On this I wholeheartedly agree. I've offered to delete banned accounts from the system so they - and their links to potentially dangerous sites - don't show up there, but simply turning off that feature is far simpler. Very good suggestion.

[Simon]

They are at it again.
Cool thing they (were) stopped at 5 posts.

Simon

[FourthWorld]

Update: As you may have seen, Heather's turned off the Birthdays listing on the front page, so that's one more improvement done - thanks for that suggestion.

I also received an email from her and others on the team discussing possible options for further spam control. More on that as those plans flesh out. I just wanted to let you know they remain aware of the issue, and are actively working on making the forums an ever safer and more enjoyable venue.

[BvG]

Oh, so being annoying as well as super dickish when going about it does work!
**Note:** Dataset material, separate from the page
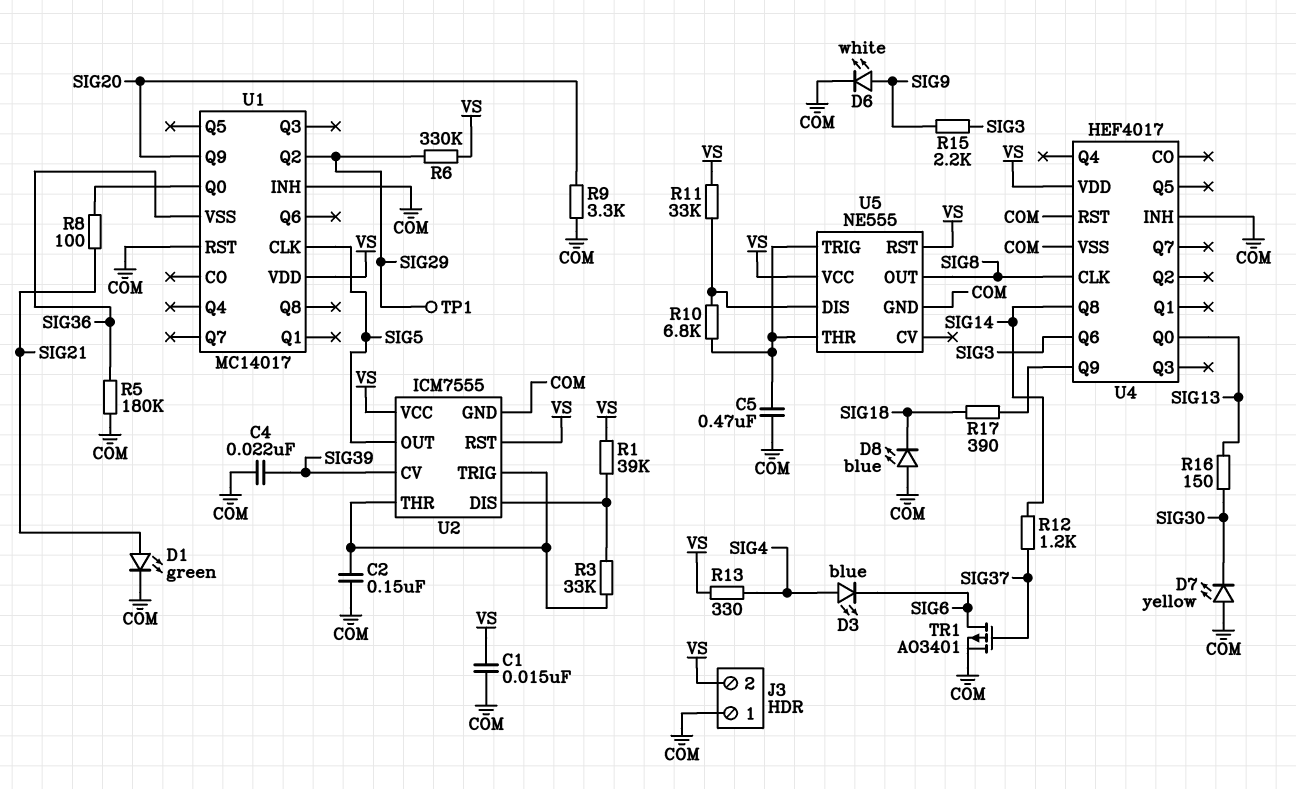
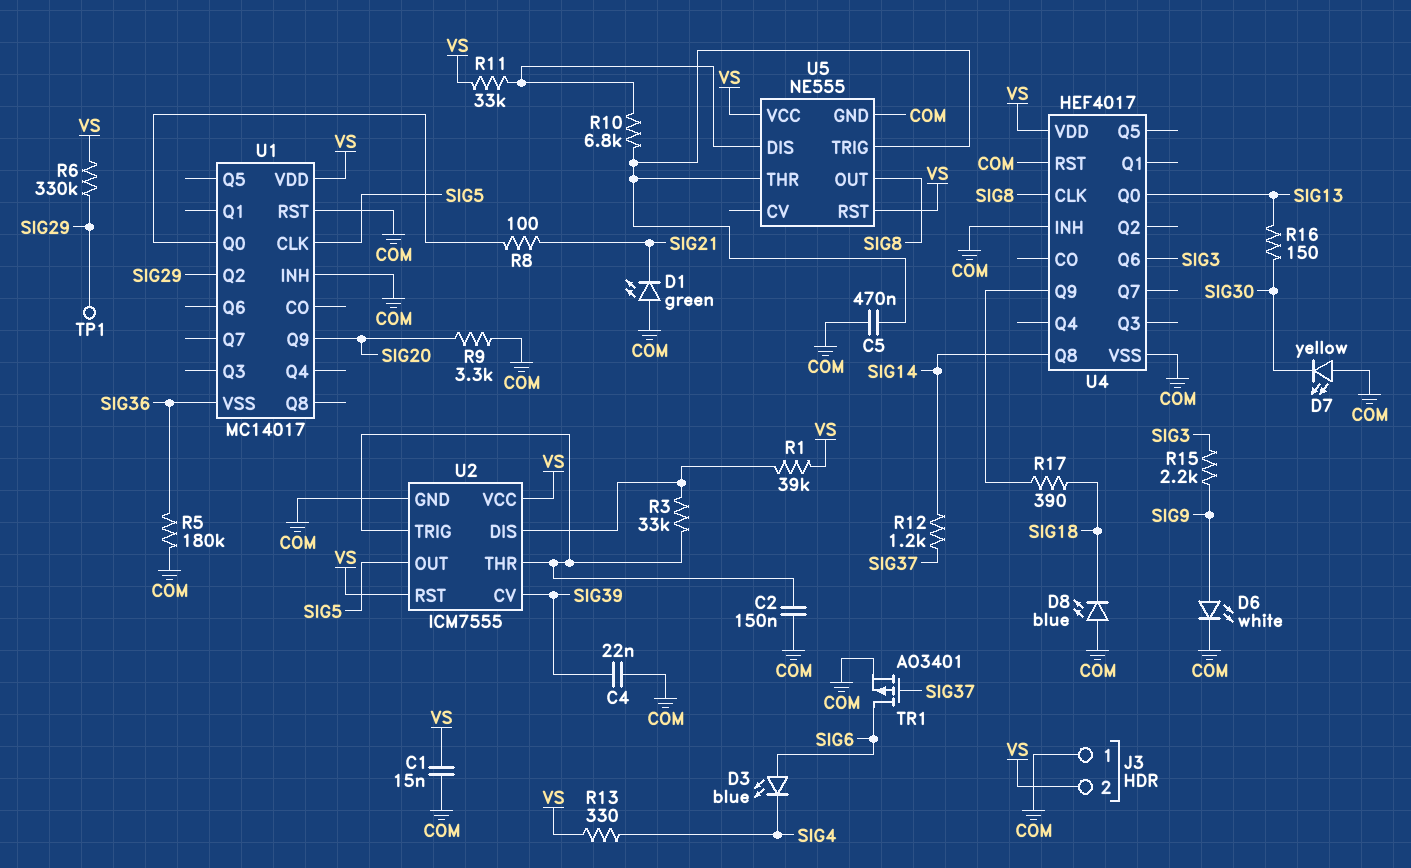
D1: LED green (A SIG21, K COM) -> LED green (A COM, K SIG21)
D3: LED blue (A SIG4, K SIG6) -> LED blue (A SIG6, K SIG4)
I should have known earlier

[FourthWorld]

I think in this case it was the content of the suggestion that was helpful more than the form in which it was delivered.

[BvG]

Actually I think that it's the constant stream of suggestions and complains that worked. It's a pain for everyone involved, and only has to be so painful because RunRev is always super phlegmatic. If it'd be a person it'd probably be classified with self-destructive passive-aggressive depression symptoms.